Structured diff data
= = = = =
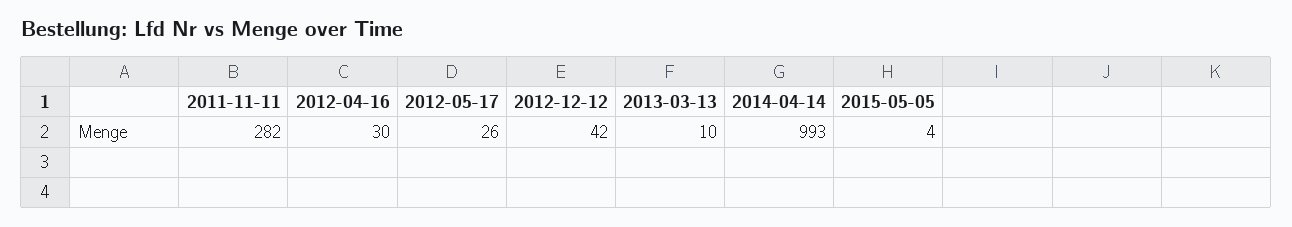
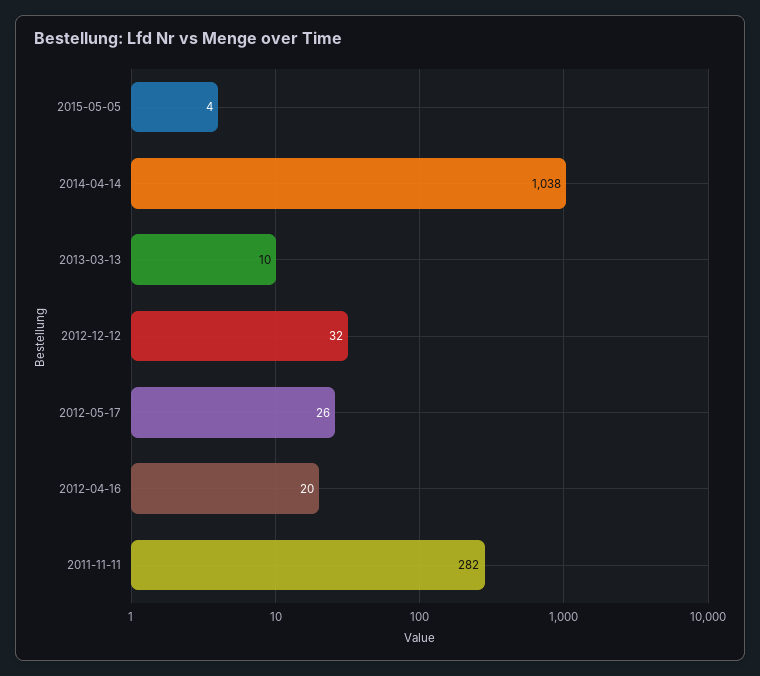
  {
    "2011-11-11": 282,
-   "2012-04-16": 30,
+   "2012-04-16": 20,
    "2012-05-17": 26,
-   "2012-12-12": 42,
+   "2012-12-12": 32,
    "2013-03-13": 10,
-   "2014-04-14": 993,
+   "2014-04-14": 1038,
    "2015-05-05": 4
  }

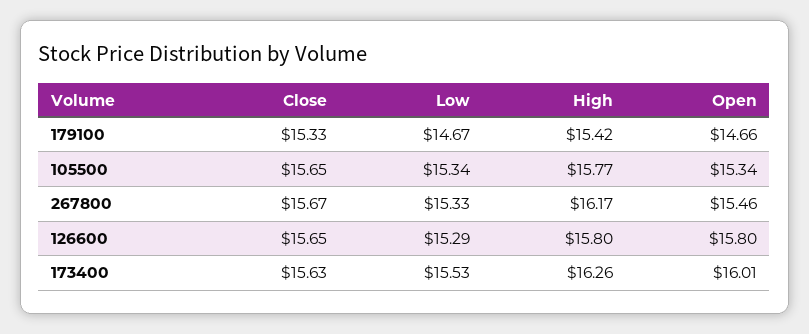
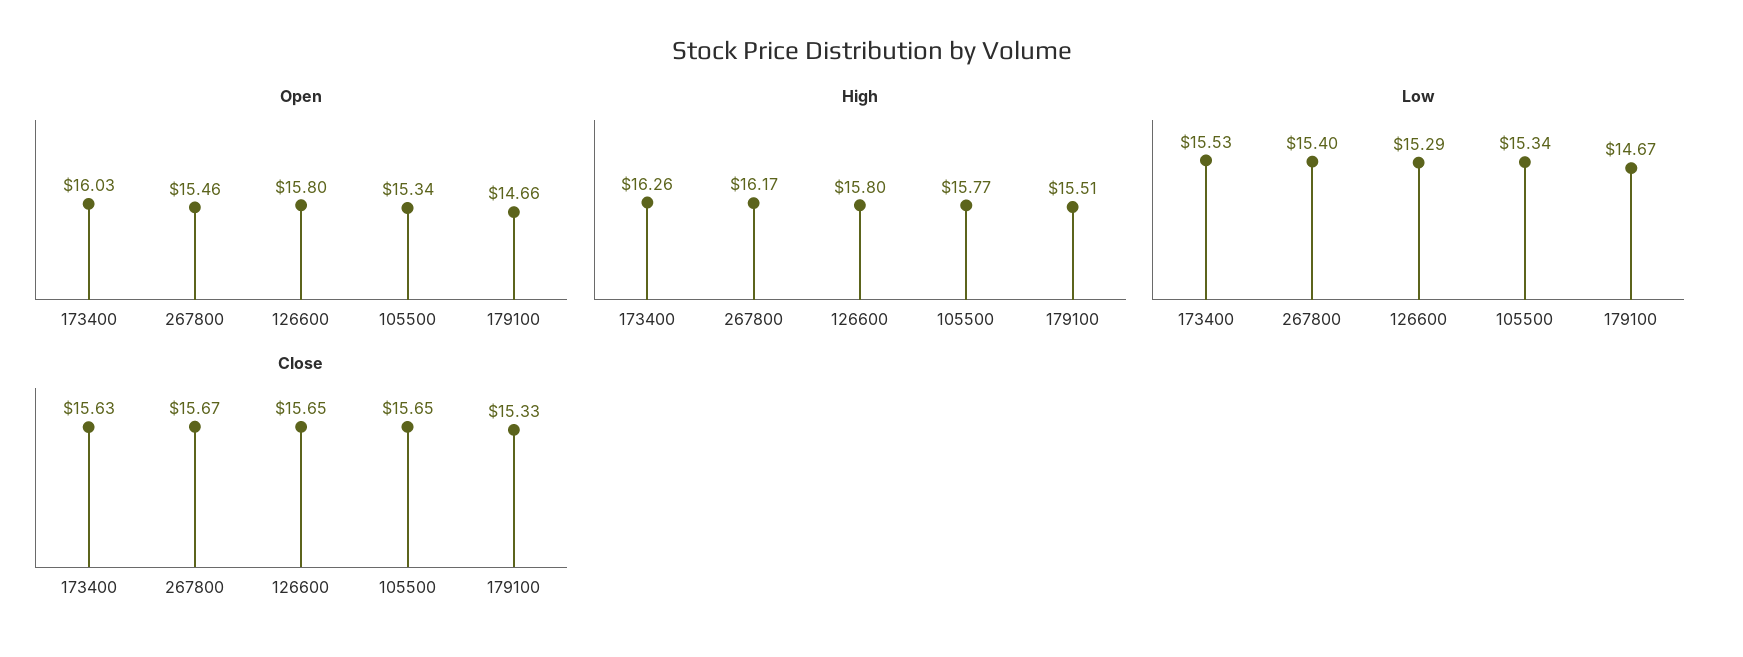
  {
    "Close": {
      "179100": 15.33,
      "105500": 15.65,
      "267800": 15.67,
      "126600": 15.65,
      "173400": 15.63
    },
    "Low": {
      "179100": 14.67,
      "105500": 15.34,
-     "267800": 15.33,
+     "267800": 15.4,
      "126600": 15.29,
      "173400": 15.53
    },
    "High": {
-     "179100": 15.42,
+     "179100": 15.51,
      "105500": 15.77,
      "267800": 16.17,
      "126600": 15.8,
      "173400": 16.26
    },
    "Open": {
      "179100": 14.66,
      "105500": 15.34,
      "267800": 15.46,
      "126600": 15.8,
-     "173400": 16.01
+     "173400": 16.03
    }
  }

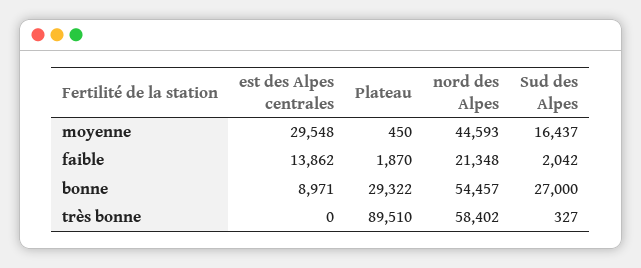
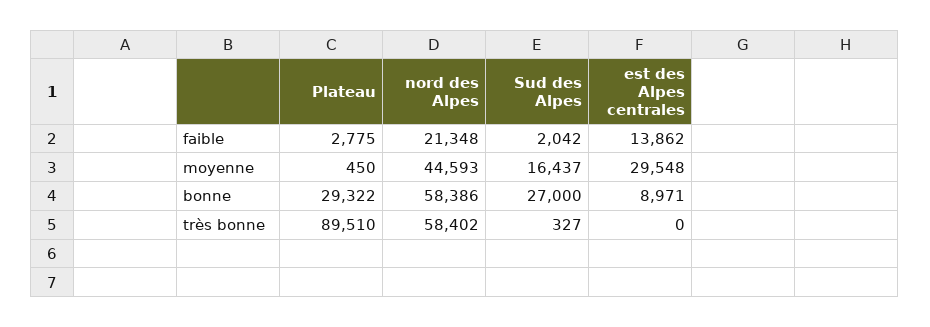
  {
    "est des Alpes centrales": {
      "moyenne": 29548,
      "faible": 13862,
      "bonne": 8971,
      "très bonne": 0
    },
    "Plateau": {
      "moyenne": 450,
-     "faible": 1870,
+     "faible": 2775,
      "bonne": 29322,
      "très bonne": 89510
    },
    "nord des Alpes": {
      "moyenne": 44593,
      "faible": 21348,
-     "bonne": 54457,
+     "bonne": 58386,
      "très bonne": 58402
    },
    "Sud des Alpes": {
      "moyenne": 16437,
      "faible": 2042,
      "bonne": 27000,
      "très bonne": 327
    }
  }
= = = = =
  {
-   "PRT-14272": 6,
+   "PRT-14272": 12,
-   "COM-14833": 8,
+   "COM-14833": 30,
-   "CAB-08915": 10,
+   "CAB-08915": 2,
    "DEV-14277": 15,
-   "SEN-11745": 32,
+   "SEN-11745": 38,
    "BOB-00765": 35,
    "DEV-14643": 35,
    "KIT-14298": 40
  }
= = = = =
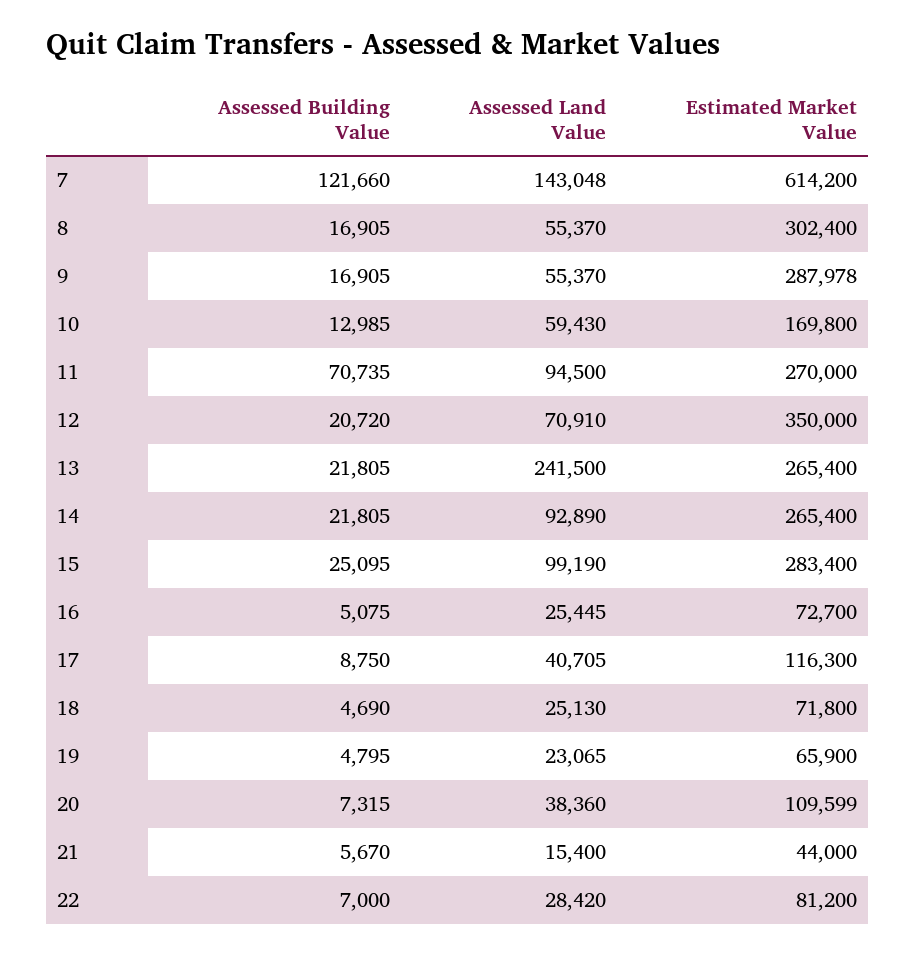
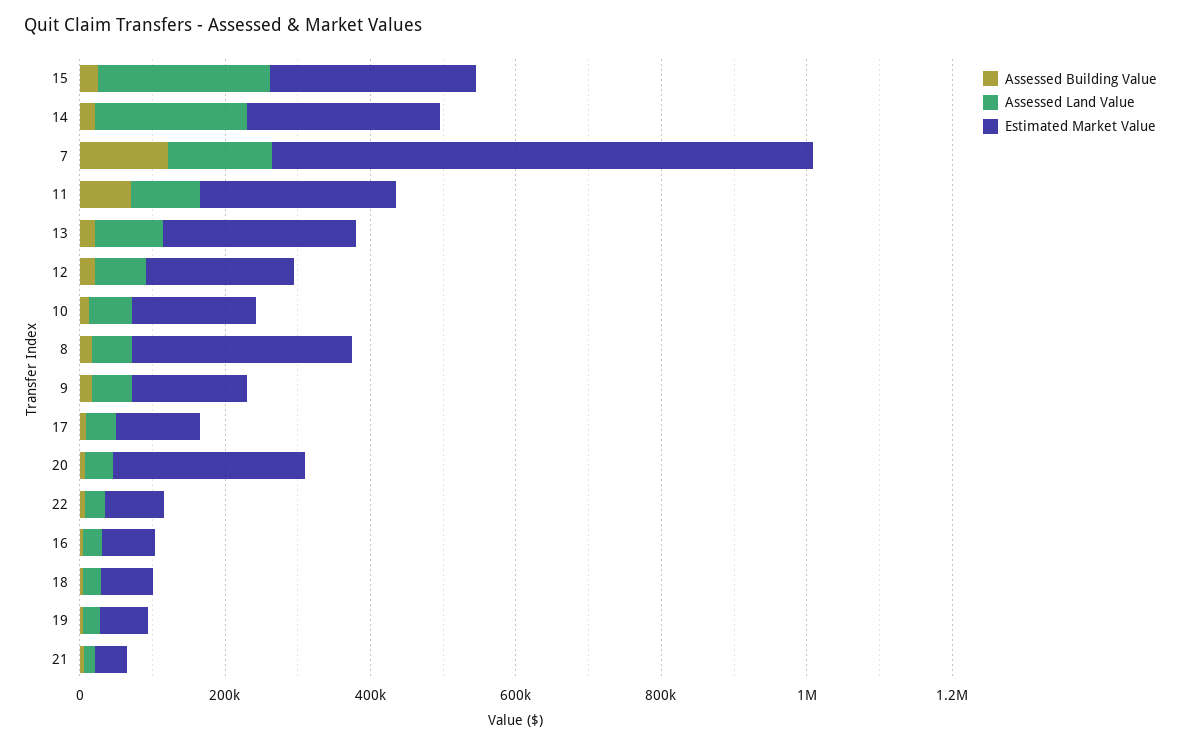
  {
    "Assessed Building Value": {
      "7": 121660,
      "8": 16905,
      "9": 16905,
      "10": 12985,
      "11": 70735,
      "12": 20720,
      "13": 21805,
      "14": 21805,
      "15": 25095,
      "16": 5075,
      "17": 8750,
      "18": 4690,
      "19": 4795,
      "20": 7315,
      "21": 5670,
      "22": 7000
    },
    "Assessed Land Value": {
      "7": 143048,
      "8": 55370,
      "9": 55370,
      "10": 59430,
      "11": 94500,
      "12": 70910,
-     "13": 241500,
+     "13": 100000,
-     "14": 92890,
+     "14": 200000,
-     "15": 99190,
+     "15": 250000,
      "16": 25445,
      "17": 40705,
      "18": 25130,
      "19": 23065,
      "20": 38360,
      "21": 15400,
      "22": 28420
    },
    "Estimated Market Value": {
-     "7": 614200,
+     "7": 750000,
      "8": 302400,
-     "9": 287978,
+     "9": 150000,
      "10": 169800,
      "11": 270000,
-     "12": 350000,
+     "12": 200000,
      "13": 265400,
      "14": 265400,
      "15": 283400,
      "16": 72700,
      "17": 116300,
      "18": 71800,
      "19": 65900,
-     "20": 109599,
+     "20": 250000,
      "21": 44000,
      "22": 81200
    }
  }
= = = = =
Job item: Return a copy of each line in the records above that has "faible" in it.

Reply:
      "faible": 13862,
-     "faible": 1870,
+     "faible": 2775,
      "faible": 21348,
      "faible": 2042,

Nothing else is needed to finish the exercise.